**TASK PROMPT**
Report only the number of lines in the records that contain the word "CIRCLE".

• • • • •

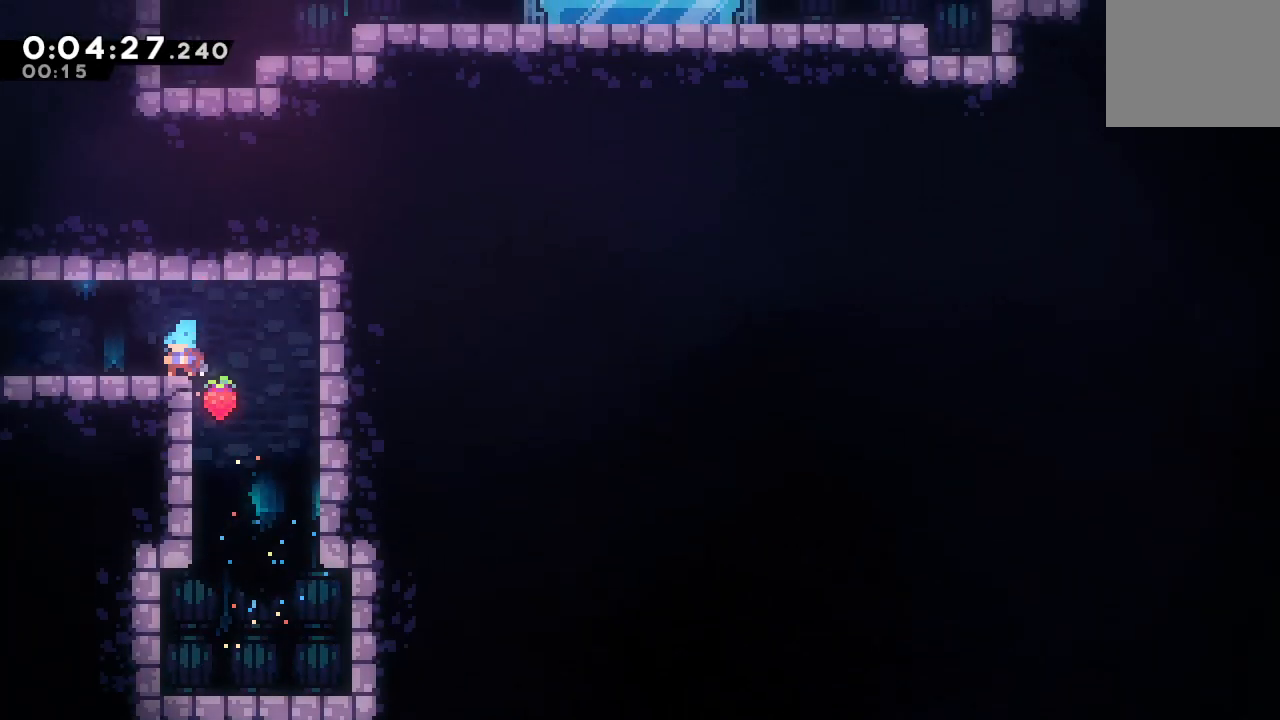
{"buttons": ["DPAD_LEFT"], "left_stick": "center", "right_stick": "center", "events": [[50, "CROSS", "up"], [67, "DPAD_DOWN", "up"], [133, "CIRCLE", "down"], [183, "CIRCLE", "up"]]}
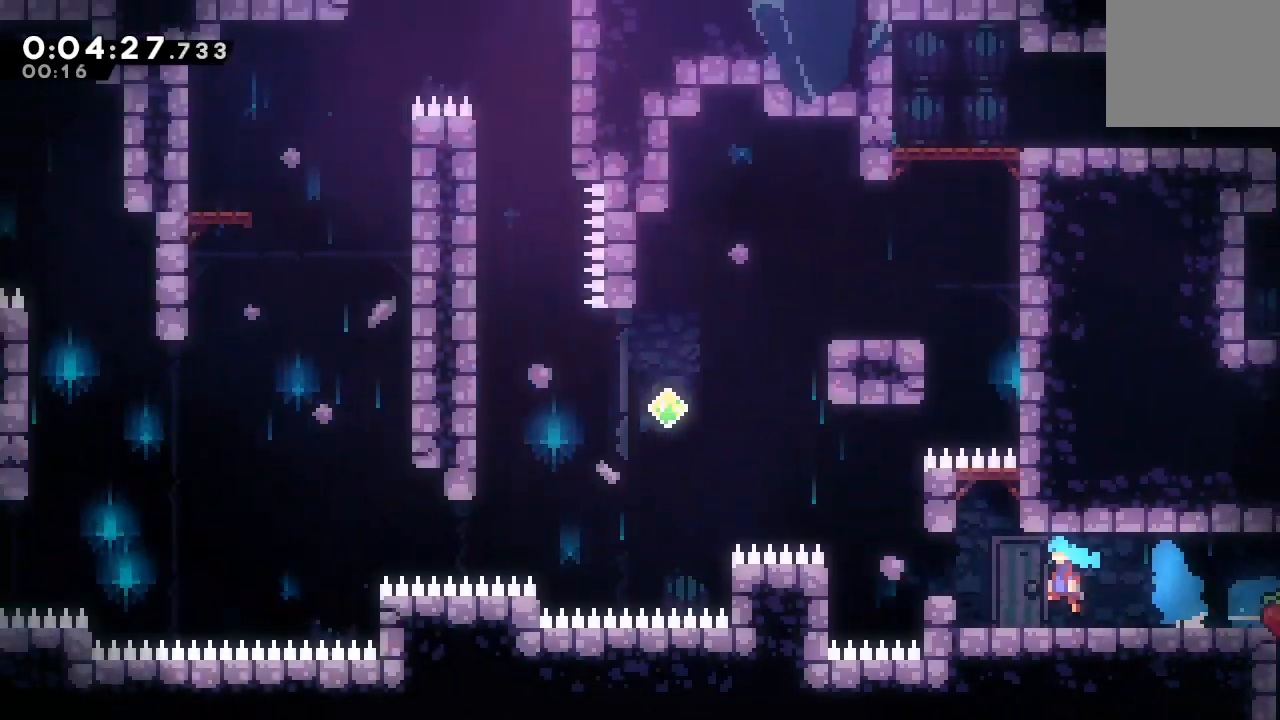
{"buttons": ["CROSS", "DPAD_UP"], "left_stick": "center", "right_stick": "center"}
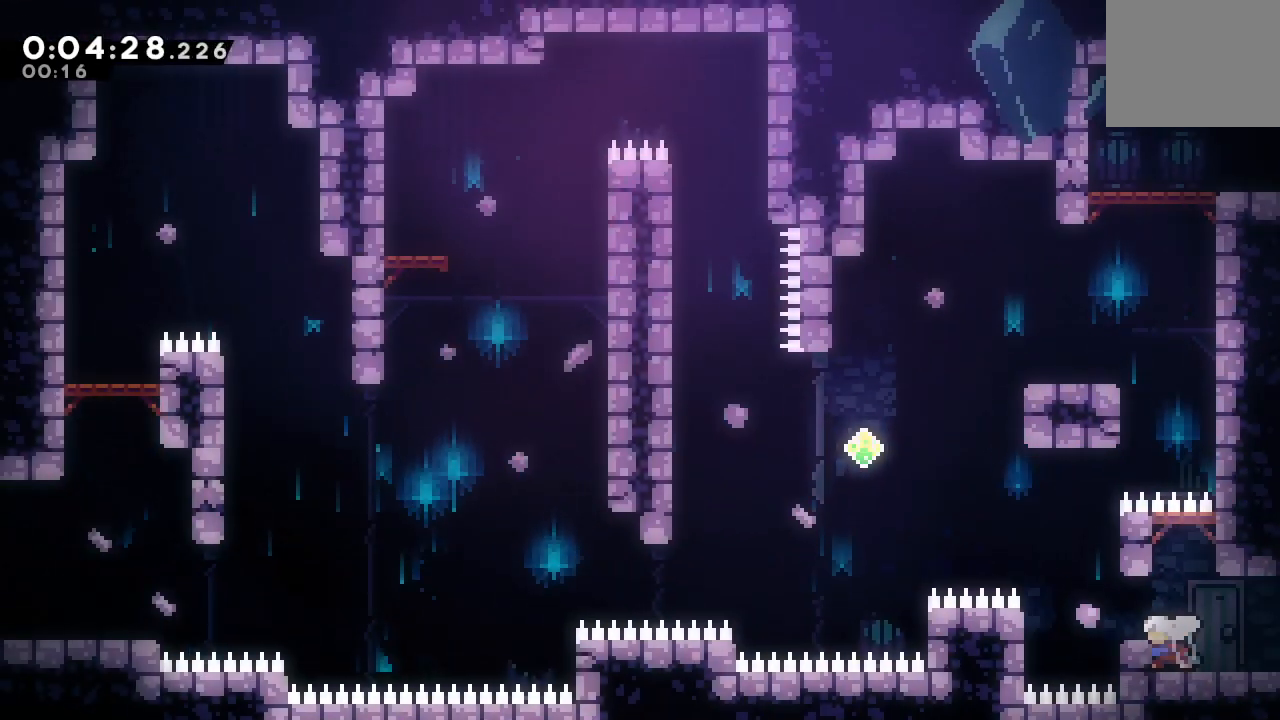
{"buttons": ["CIRCLE", "R1", "DPAD_RIGHT"], "left_stick": "center", "right_stick": "center", "events": [[117, "CROSS", "up"], [133, "DPAD_UP", "up"], [167, "DPAD_RIGHT", "down"], [200, "CIRCLE", "down"], [250, "R1", "down"]]}
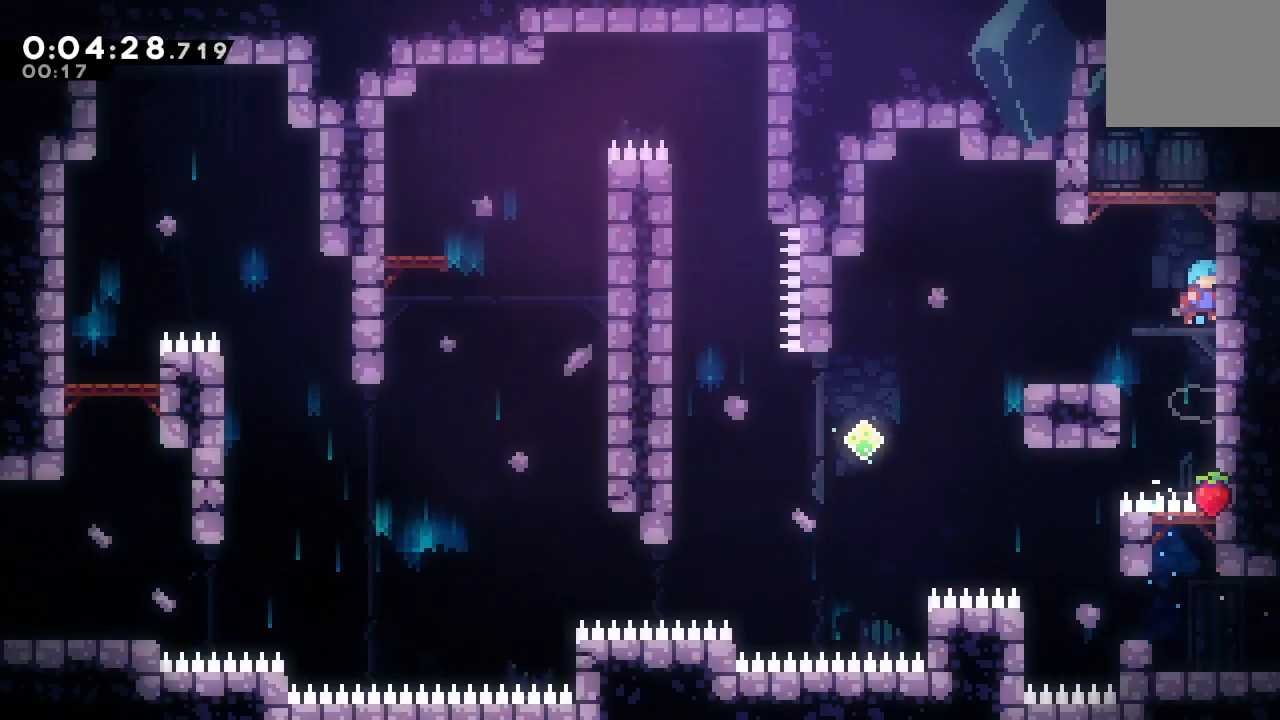
{"buttons": ["DPAD_RIGHT"], "left_stick": "center", "right_stick": "center", "events": [[33, "L2", "down"], [117, "L2", "up"], [200, "L2", "down"], [250, "L2", "up"], [317, "L2", "down"], [467, "CIRCLE", "up"], [467, "L2", "up"], [467, "R1", "up"]]}
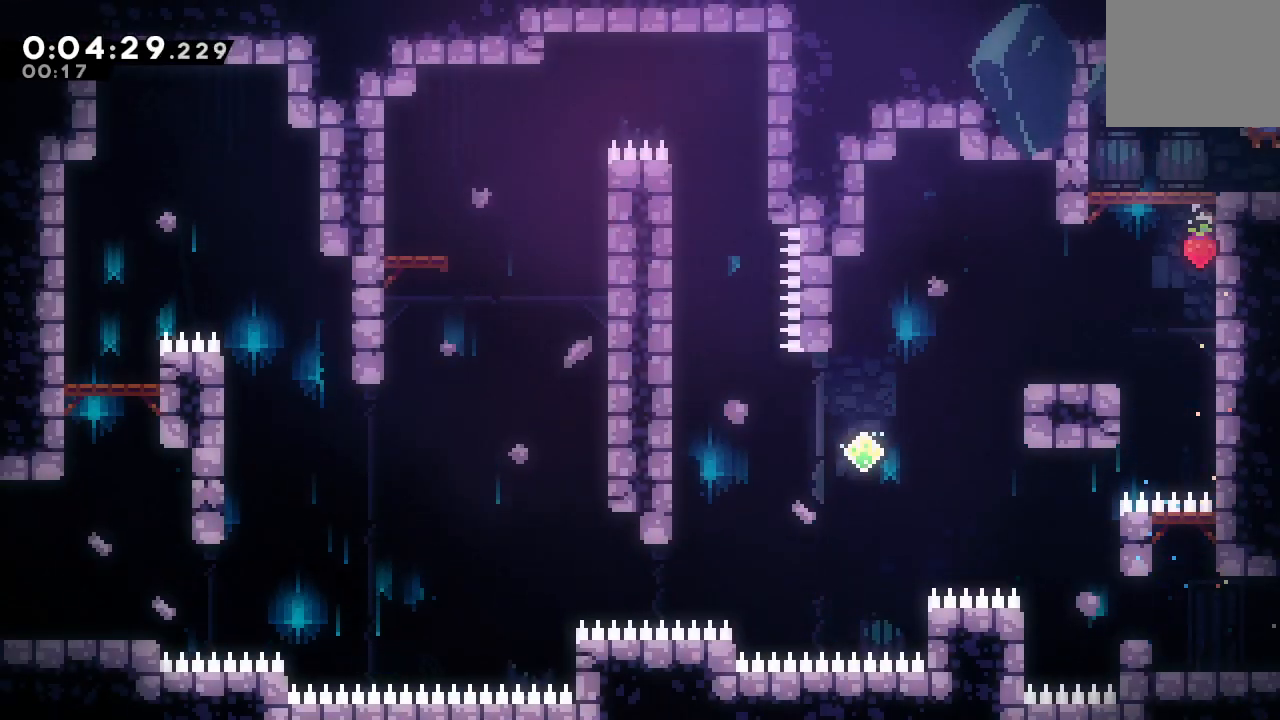
{"buttons": ["DPAD_RIGHT"], "left_stick": "center", "right_stick": "center", "events": []}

• • • • •

**RESPONSE TO THIS EXERCISE**
3